Keir [Neuringer] told me once that „good improvisers play the music that seems (partially) composed”. This music has to make sense. European tradition would attribute it a previous thought. If you’re painting a Sistine Chapel you have a draft. We do it differently, but the result has to be the same. You can’t say „this time it didn’t work”. There are no excuses. You can do music of different quality, the method is different, but the quality must be the same.
A really good improvisation  brings even more substance, „meat” to the work of art. There has to a harmony to it, generally speaking. The work of art should be complete, that’s what we strive for.

Improvisation as a valid and independent creative method appers only in XX century. Stockhausen talks about „intuitive art”,  about „non-thinking”. But there is this thread that goes throughout the entire history of art. Commedia Dell’Arte, before that, beside Aischylos, there were always street performers, theatre companys. They never had their lines, they knew the subject, but the details were never set. Yet they performed with such passion that the audience loved them. I believe that nothing can carry and hide as big emotional charge as  improvisation.
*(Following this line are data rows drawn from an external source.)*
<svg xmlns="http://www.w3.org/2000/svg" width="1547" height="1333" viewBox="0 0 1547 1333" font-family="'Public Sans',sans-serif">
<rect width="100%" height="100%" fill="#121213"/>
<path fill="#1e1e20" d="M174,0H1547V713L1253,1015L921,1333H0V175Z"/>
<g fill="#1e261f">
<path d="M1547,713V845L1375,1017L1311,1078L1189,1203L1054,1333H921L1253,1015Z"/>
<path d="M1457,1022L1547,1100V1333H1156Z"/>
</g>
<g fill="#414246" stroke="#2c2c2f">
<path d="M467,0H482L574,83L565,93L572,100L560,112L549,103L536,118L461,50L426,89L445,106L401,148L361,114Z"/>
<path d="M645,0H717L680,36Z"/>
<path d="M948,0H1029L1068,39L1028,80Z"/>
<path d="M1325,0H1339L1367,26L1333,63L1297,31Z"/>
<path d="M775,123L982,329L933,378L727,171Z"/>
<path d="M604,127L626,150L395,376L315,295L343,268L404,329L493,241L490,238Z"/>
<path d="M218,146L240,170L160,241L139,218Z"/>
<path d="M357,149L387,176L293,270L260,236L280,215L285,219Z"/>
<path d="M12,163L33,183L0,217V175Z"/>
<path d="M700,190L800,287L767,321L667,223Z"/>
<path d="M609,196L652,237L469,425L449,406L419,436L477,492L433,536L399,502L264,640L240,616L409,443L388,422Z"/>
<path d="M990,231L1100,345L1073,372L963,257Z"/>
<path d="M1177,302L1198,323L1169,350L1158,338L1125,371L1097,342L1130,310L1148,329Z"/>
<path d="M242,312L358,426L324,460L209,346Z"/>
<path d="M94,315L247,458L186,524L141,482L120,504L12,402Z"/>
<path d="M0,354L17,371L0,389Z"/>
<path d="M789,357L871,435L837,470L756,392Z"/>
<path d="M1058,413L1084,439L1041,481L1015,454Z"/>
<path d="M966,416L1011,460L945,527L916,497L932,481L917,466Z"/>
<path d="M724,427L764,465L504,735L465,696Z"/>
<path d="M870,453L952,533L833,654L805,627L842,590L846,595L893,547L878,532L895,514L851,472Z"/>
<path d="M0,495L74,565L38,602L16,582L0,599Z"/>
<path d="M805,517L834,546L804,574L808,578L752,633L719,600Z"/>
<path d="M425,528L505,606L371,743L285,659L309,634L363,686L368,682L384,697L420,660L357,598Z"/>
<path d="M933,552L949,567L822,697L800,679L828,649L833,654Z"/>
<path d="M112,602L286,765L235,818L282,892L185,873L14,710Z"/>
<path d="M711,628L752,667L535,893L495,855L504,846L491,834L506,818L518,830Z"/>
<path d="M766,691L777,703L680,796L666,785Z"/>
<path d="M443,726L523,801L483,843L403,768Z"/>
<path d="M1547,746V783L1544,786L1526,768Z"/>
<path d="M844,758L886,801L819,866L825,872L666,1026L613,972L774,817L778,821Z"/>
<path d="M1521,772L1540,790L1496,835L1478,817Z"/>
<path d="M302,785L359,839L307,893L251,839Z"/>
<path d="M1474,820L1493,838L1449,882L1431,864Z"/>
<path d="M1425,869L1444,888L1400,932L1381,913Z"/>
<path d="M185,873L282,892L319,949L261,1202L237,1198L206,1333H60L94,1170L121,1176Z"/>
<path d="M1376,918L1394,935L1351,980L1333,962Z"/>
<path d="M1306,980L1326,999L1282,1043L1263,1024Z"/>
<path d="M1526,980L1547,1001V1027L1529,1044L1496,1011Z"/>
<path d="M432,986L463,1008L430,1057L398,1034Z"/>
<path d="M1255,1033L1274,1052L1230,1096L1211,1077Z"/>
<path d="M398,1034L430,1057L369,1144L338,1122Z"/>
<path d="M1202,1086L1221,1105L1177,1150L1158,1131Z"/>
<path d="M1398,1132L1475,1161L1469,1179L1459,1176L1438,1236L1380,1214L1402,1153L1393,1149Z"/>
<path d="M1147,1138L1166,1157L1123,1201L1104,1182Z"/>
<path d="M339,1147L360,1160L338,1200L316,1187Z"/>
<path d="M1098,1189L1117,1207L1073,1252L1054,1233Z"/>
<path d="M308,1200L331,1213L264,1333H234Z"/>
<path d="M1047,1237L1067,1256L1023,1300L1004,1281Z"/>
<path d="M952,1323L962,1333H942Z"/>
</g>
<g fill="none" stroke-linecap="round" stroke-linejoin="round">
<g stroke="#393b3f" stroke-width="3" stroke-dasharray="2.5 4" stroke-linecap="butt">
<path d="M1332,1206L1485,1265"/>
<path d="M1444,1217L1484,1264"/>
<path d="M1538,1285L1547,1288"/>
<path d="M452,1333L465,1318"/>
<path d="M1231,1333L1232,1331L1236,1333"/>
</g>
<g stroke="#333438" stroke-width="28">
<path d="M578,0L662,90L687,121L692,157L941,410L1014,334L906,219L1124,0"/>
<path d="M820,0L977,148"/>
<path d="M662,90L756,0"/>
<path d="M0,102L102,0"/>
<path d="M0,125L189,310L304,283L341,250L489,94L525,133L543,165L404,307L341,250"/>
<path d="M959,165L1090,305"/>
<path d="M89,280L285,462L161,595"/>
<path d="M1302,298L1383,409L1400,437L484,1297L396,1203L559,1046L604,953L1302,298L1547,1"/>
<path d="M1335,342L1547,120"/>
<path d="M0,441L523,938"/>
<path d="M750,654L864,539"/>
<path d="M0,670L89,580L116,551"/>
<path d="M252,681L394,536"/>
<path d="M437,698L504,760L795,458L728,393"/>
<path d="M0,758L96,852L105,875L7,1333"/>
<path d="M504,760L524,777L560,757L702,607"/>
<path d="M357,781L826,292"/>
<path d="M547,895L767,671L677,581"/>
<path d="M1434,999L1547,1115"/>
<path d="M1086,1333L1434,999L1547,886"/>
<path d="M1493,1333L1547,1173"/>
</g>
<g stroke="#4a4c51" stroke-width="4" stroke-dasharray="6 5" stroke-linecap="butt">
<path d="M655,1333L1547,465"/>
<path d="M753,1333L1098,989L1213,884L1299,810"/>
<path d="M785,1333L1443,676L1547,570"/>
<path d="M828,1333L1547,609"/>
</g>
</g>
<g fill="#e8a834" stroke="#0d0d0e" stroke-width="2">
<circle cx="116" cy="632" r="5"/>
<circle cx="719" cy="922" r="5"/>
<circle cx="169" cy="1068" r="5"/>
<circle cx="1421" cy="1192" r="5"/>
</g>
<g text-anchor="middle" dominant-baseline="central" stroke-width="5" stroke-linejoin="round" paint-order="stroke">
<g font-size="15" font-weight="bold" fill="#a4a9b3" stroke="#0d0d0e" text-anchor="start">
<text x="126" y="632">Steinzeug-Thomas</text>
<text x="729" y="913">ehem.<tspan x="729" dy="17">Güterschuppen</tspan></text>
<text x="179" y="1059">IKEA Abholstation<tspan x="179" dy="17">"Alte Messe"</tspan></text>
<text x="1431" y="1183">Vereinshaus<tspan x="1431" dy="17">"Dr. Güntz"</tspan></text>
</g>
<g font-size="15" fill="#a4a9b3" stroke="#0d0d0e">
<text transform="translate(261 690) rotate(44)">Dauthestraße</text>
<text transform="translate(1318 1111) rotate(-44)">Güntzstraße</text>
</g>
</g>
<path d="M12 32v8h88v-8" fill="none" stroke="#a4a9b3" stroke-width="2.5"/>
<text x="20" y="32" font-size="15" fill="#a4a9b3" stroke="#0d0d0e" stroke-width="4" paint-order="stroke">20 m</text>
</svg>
Yet it is an art, to be able to work with others, to not stumble. If you don’t connect, the discord is immediate and such that would never appear in composed work of art. Improvisation magnifies all the effects. If it’s good – it’s like reaching Mount Everest. If it’s bad, your all the way down in the Mariana Trench. And that’s when the listener begins to wonder „what for?”. A good collective spontaneous improvisation leaves no such questions behind.